> **DOCUMENT EXTRACT**:

# #%$ doors won't unlock



## Putt-Putt B12 (Feb 25, 2005)

Seeking help from my good friends in the great white north on this one...
8 degrees F in CHI, and I can't get the doors to unlock. BOTH SIDES.
Suspect that it is the linkage down inside the door as the key goes in the cylinder fine and it will turn but it will not push the lock button on the inside if the door up far enough to unlock the doors. I don't want to force it and break the key or the lock. 
I have tried wd40 and lock de-icer but that only works on the lock mechanism and not the linkage. Also tried the old blow dryer trick but it did not work either and it is hard to get the inside of the door heated up when the outside temp is single digits. 

I know, why did I lock them in the first place, but we have a problem with persons stealing things from your car in order to buy drugs......

I am open to suggestions other than waiting for the weather to warm up as I need to use the car.


----------



## WATSON1 (Jul 9, 2005)

I would give a slim jim a try...If the linkage is frozen, it may be able to free it up. Just don't use to much force.


----------



## SuperSentra4203 (Dec 17, 2002)

> **INPUT DATA**:

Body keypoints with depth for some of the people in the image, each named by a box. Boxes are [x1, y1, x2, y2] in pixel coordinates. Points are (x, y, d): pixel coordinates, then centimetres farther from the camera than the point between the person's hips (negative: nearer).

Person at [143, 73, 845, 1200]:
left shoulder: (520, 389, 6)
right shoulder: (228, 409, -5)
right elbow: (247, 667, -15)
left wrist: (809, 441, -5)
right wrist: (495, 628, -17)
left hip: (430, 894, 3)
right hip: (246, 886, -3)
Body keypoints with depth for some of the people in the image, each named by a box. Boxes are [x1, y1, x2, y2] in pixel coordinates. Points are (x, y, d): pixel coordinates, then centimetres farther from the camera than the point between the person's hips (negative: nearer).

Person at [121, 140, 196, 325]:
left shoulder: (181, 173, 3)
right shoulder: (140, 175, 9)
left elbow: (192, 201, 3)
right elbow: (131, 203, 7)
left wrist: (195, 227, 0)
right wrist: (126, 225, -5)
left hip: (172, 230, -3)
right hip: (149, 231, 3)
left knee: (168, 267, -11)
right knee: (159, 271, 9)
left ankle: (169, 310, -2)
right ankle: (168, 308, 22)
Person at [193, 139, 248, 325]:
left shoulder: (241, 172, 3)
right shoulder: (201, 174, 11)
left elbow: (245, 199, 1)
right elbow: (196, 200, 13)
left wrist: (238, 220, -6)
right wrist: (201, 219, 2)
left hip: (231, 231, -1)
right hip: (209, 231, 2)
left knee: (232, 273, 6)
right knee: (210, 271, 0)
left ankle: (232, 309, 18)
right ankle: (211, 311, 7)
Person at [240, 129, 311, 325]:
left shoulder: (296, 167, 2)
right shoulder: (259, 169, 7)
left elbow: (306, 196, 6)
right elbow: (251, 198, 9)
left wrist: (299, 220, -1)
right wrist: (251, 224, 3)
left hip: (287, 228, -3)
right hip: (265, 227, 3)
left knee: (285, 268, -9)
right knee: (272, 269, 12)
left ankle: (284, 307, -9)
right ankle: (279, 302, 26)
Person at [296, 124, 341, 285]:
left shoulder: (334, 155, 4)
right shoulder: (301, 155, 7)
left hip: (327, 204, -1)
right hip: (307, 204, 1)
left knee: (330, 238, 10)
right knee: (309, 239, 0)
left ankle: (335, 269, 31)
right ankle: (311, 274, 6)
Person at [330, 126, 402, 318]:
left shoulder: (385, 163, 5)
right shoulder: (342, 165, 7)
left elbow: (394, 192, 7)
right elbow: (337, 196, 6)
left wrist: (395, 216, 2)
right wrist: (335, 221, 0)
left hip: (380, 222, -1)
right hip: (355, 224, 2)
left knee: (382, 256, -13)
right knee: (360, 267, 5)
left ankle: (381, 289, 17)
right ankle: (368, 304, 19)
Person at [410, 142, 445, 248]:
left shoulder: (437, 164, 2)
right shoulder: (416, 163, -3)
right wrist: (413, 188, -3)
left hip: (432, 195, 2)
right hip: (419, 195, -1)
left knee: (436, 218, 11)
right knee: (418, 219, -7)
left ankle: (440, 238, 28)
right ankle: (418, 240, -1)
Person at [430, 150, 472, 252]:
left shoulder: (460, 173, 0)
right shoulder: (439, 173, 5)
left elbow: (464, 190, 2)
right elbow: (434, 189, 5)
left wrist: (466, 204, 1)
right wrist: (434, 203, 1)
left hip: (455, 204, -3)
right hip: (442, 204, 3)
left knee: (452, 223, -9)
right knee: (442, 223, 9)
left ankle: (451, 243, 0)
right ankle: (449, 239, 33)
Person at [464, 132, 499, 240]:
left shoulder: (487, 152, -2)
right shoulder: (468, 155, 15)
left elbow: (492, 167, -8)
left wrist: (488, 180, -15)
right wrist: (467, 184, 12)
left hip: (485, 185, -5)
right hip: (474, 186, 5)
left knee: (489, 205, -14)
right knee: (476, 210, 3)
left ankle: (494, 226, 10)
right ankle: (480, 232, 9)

* * *

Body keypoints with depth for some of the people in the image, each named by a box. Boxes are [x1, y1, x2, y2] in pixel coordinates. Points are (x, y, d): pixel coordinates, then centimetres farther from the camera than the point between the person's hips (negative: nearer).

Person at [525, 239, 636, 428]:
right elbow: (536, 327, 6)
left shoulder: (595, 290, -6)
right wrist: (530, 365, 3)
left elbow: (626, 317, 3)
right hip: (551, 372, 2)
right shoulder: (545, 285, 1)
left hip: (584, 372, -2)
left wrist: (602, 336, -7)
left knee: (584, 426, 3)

> **WHAT IS NEEDED**: Print everything from "I have tried" down to "use the car." in the forum thread about the frozen door locks, word for word.

> **EXERCISE RESULT**:
I have tried wd40 and lock de-icer but that only works on the lock mechanism and not the linkage. Also tried the old blow dryer trick but it did not work either and it is hard to get the inside of the door heated up when the outside temp is single digits. 

I know, why did I lock them in the first place, but we have a problem with persons stealing things from your car in order to buy drugs......

I am open to suggestions other than waiting for the weather to warm up as I need to use the car.